El encuentro con una fugitiva con tendencias suicidas, su misterioso hermano y finalmente la aparición del propio Panahi son los elementos de una película difícil de clasificar a medio camino entre la ficción y el documental que gira alrededor del conceptio de falta de libertad. Esa "cortina cerrada" que tapa las magníficas vistas sobre la playa de la casa nos plantea una metáfora brutal y demoledora sobre la propia situación del propio Panahi, al mismo tiempo terrible y absurda. El filme nos obliga a plantearnos una distancia entre el interior y el exterior a la que no estamos acostumbrados ni en la que reparamos jamás, donde el hogar se convierte en una fortaleza criminal y la playa en una quimera inalcanzable. Entre un humor socarrón y desencantado y la tragedia pura y dura, Closed Curtain se alza como un grito angustioso y casi desesperado contra uno de los régimenes más abyectos del mundo.



Steven Soderbergh es ese director que rueda muchísimo aunque de vez en cuando dice que se retira.

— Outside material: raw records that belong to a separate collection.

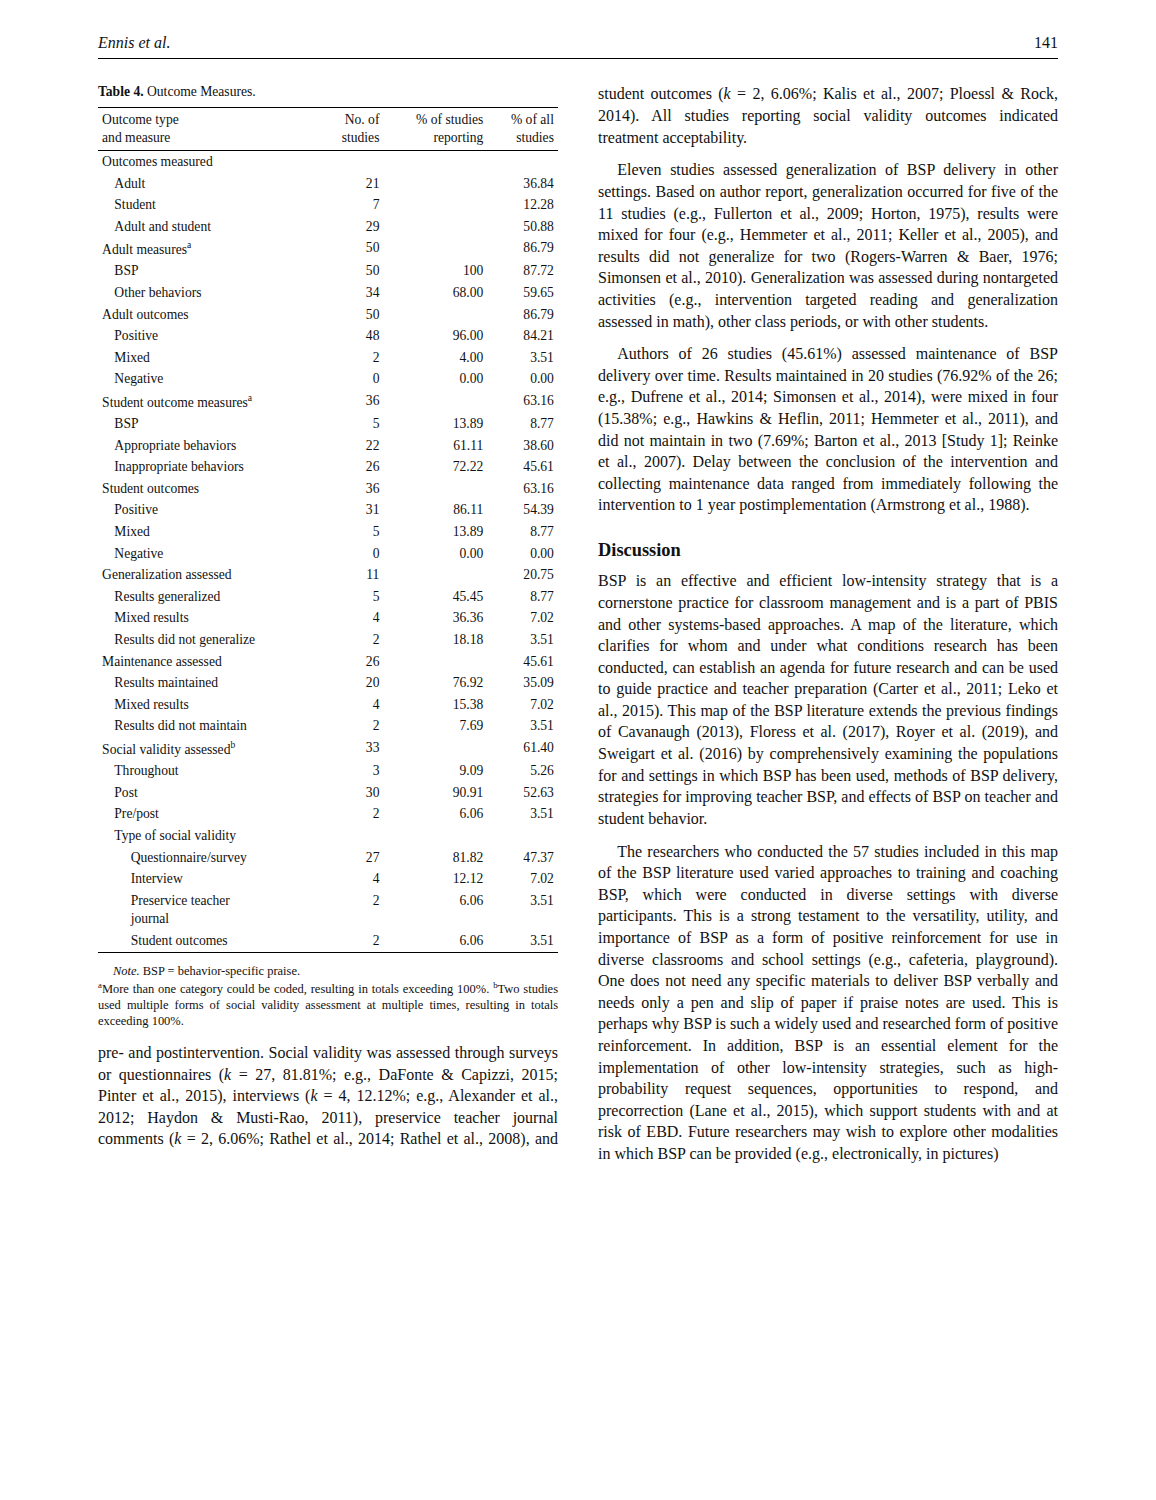Ennis et al. 141
Table 4. Outcome Measures.
| Outcome type and measure | No. of studies | % of studies reporting | % of all studies |
| --- | --- | --- | --- |
| Outcomes measured | | | |
| Adult | 21 | | 36.84 |
| Student | 7 | | 12.28 |
| Adult and student | 29 | | 50.88 |
| Adult measures a | 50 | | 86.79 |
| BSP | 50 | 100 | 87.72 |
| Other behaviors | 34 | 68.00 | 59.65 |
| Adult outcomes | 50 | | 86.79 |
| Positive | 48 | 96.00 | 84.21 |
| Mixed | 2 | 4.00 | 3.51 |
| Negative | 0 | 0.00 | 0.00 |
| Student outcome measures a | 36 | | 63.16 |
| BSP | 5 | 13.89 | 8.77 |
| Appropriate behaviors | 22 | 61.11 | 38.60 |
| Inappropriate behaviors | 26 | 72.22 | 45.61 |
| Student outcomes | 36 | | 63.16 |
| Positive | 31 | 86.11 | 54.39 |
| Mixed | 5 | 13.89 | 8.77 |
| Negative | 0 | 0.00 | 0.00 |
| Generalization assessed | 11 | | 20.75 |
| Results generalized | 5 | 45.45 | 8.77 |
| Mixed results | 4 | 36.36 | 7.02 |
| Results did not generalize | 2 | 18.18 | 3.51 |
| Maintenance assessed | 26 | | 45.61 |
| Results maintained | 20 | 76.92 | 35.09 |
| Mixed results | 4 | 15.38 | 7.02 |
| Results did not maintain | 2 | 7.69 | 3.51 |
| Social validity assessed b | 33 | | 61.40 |
| Throughout | 3 | 9.09 | 5.26 |
| Post | 30 | 90.91 | 52.63 |
| Pre/post | 2 | 6.06 | 3.51 |
| Type of social validity | | | |
| Questionnaire/survey | 27 | 81.82 | 47.37 |
| Interview | 4 | 12.12 | 7.02 |
| Preservice teacher journal | 2 | 6.06 | 3.51 |
| Student outcomes | 2 | 6.06 | 3.51 |
Note. BSP = behavior-specific praise.
aMore than one category could be coded, resulting in totals exceeding 100%. bTwo studies used multiple forms of social validity assessment at multiple times, resulting in totals exceeding 100%.
pre- and postintervention. Social validity was assessed through surveys or questionnaires (k = 27, 81.81%; e.g., DaFonte & Capizzi, 2015; Pinter et al., 2015), interviews (k = 4, 12.12%; e.g., Alexander et al., 2012; Haydon & Musti-Rao, 2011), preservice teacher journal comments (k = 2, 6.06%; Rathel et al., 2014; Rathel et al., 2008), and student outcomes (k = 2, 6.06%; Kalis et al., 2007; Ploessl & Rock, 2014). All studies reporting social validity outcomes indicated treatment acceptability.
Eleven studies assessed generalization of BSP delivery in other settings. Based on author report, generalization occurred for five of the 11 studies (e.g., Fullerton et al., 2009; Horton, 1975), results were mixed for four (e.g., Hemmeter et al., 2011; Keller et al., 2005), and results did not generalize for two (Rogers-Warren & Baer, 1976; Simonsen et al., 2010). Generalization was assessed during nontargeted activities (e.g., intervention targeted reading and generalization assessed in math), other class periods, or with other students.
Authors of 26 studies (45.61%) assessed maintenance of BSP delivery over time. Results maintained in 20 studies (76.92% of the 26; e.g., Dufrene et al., 2014; Simonsen et al., 2014), were mixed in four (15.38%; e.g., Hawkins & Heflin, 2011; Hemmeter et al., 2011), and did not maintain in two (7.69%; Barton et al., 2013 [Study 1]; Reinke et al., 2007). Delay between the conclusion of the intervention and collecting maintenance data ranged from immediately following the intervention to 1 year postimplementation (Armstrong et al., 1988).
Discussion
BSP is an effective and efficient low-intensity strategy that is a cornerstone practice for classroom management and is a part of PBIS and other systems-based approaches. A map of the literature, which clarifies for whom and under what conditions research has been conducted, can establish an agenda for future research and can be used to guide practice and teacher preparation (Carter et al., 2011; Leko et al., 2015). This map of the BSP literature extends the previous findings of Cavanaugh (2013), Floress et al. (2017), Royer et al. (2019), and Sweigart et al. (2016) by comprehensively examining the populations for and settings in which BSP has been used, methods of BSP delivery, strategies for improving teacher BSP, and effects of BSP on teacher and student behavior.
The researchers who conducted the 57 studies included in this map of the BSP literature used varied approaches to training and coaching BSP, which were conducted in diverse settings with diverse participants. This is a strong testament to the versatility, utility, and importance of BSP as a form of positive reinforcement for use in diverse classrooms and school settings (e.g., cafeteria, playground). One does not need any specific materials to deliver BSP verbally and needs only a pen and slip of paper if praise notes are used. This is perhaps why BSP is such a widely used and researched form of positive reinforcement. In addition, BSP is an essential element for the implementation of other low-intensity strategies, such as high-probability request sequences, opportunities to respond, and precorrection (Lane et al., 2015), which support students with and at risk of EBD. Future researchers may wish to explore other modalities in which BSP can be provided (e.g., electronically, in pictures)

Hace poco veíamos Magic Mike, una reflexión sobre la banalidad contemporánea disfrazada de película de strippers, y hoy ha presentado la siguiente, Side Effects, un thriller criminal la mar de entretenido y eficaz. La historia que cuenta nos recuerda mucho a aquella Las dos caras de la verdad (1996) en la que Richard Gere lidiaba con un sospechoso de asesinato de quien nunca sabíamos si está loco o era realmente el malo. Allí era Edward Norton y aquí es Rooney Mara la culpable de un homicidio cuya verdadera naturaleza no conoceremos hasta el final mientras Jude Law, como psiquiatra, ve cómo el mundo se hunde a su alrededor por un error que en realidad no es tal. Con las "prescription drugs" (o sea, tranquilizantes, ansiolíticos, antidepresivos y demás medicamentos de psiquiatría que Michael Jackson tristemente popularizó con su muerte y que en Estados Unidos se recetan a mansalva) como telón de fondo, Soderbergh construye un thriller potente y efectivo que mantiene la atención y la intriga y nos devuelve el mejor sabor de ese cine americano a lo Hitchcock que combina el suspense con la profundidad psicológica. La película, hay pocas dudas, será un enorme éxito de público cuando se estrene.



Los ronquidos de mi vecino de butaca (de verdadero profesional en su sutilidad, algo así como un "fiu" sostenido) a sumar las deserciones masivas de la sala dan buena cuenta del fracaso de la proyección de Camille Claudel 1915, en la que Juliette Binoche interpreta a la famosa artista durante su eterno confinamiento en un hospital psiquiátrico. La historia se parece un poco a la de La réligieuse, de la que hablábamos el lunes y en la que también veíamos a una mujer encerrada contra su voluntad por su familia (en ese caso en un convento) en un lugar de pesadilla. Dirigida por Bruno Dumont, auteur de cierto prestigio, la película es un tostón de mucho cuidado. Todos sabemos que Binoche es una mujer muy hermosa y una actriz maravillosa, pero su sola presencia no basta para justificar una parida de hora y media en la que lo único que vemos es a la escultura sufrir como una loca rodeada de tarados mentales. Es una película sencillamente ridícula y para colmo pretenciosa.



En Panorama descubro una joya que me deja deslumbrado, Tanta agua, una película uruguaya dirigida por Ana Guevara y Leticia Jorge, que ganó uno de los premios de Cine en construcción en el último festival de San Sebastián (destinados a dar ayudas a películas que están en posproducción). Es sencillamente genial. Cuenta la historia de un padre, un cuarentón rollizo, atractivo y muy simpático, que viaja a un resort de vacaciones con su hija de 15 años y su hijo de unos ocho. Aunque lógicamente esperan disfrutar en la playa y la piscina, llueve todo el santo rato y se las ven y las desean para encontrar algún pasatiempo. No pasa gran cosa más pero eso no significa que sea una película aburrida o "lentuna". La habilidad de las directoras para construir de manera excelente los personajes, los divertidos diálogos, la veracidad de la situaciones y la ironía de un filme que en realidad trata sobre el clásico despertar a la vida de una adolescente, la convierten en una de esas pequeñas e inesperadas joyas que hacen que los festivales de cine sean lugares que pueden ser fascinantes. No sé si tiene distribución en España, pero debería.